PROBLEM TO SOLVE –
Pull each line containing "down" out of the listing below.
^^^^^^^^^^^^^^^^
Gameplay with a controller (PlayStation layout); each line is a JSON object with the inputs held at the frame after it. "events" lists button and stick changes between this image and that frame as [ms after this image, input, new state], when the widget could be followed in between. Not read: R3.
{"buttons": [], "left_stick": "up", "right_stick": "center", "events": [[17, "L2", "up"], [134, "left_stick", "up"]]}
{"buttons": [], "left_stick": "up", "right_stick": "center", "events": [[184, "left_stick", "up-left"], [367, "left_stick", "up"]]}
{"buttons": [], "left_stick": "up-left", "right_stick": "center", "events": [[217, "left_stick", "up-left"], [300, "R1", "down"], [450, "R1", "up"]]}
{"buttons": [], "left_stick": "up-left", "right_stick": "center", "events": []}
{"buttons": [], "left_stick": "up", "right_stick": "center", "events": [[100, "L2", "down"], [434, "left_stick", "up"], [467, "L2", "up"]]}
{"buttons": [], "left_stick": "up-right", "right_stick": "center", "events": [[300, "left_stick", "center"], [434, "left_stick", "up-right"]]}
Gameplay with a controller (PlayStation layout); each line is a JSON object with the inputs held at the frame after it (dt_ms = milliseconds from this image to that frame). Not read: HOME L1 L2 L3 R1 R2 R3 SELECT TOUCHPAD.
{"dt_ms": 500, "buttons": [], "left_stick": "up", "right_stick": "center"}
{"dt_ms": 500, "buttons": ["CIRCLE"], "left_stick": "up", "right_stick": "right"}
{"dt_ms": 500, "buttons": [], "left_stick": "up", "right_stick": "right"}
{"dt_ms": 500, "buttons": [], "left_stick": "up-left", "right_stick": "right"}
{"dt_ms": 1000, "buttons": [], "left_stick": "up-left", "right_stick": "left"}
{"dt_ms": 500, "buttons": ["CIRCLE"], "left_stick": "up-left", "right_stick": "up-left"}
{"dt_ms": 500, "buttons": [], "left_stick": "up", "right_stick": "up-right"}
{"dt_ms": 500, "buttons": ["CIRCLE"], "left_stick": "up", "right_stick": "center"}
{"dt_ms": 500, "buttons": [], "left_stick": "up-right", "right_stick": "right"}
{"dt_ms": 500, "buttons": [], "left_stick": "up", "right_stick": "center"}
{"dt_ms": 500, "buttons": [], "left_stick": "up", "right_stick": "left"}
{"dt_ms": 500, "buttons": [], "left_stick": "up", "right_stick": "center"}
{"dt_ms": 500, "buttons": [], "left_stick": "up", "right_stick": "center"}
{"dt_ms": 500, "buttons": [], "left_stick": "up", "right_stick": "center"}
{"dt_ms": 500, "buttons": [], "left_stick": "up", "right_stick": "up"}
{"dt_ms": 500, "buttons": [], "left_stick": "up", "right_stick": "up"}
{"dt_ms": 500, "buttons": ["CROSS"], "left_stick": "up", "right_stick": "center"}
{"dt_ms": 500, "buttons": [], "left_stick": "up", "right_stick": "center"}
^^^^^^^^^^^^^^^^
ANSWER FOR THIS EXERCISE –
{"buttons": [], "left_stick": "up-left", "right_stick": "center", "events": [[217, "left_stick", "up-left"], [300, "R1", "down"], [450, "R1", "up"]]}
{"buttons": [], "left_stick": "up", "right_stick": "center", "events": [[100, "L2", "down"], [434, "left_stick", "up"], [467, "L2", "up"]]}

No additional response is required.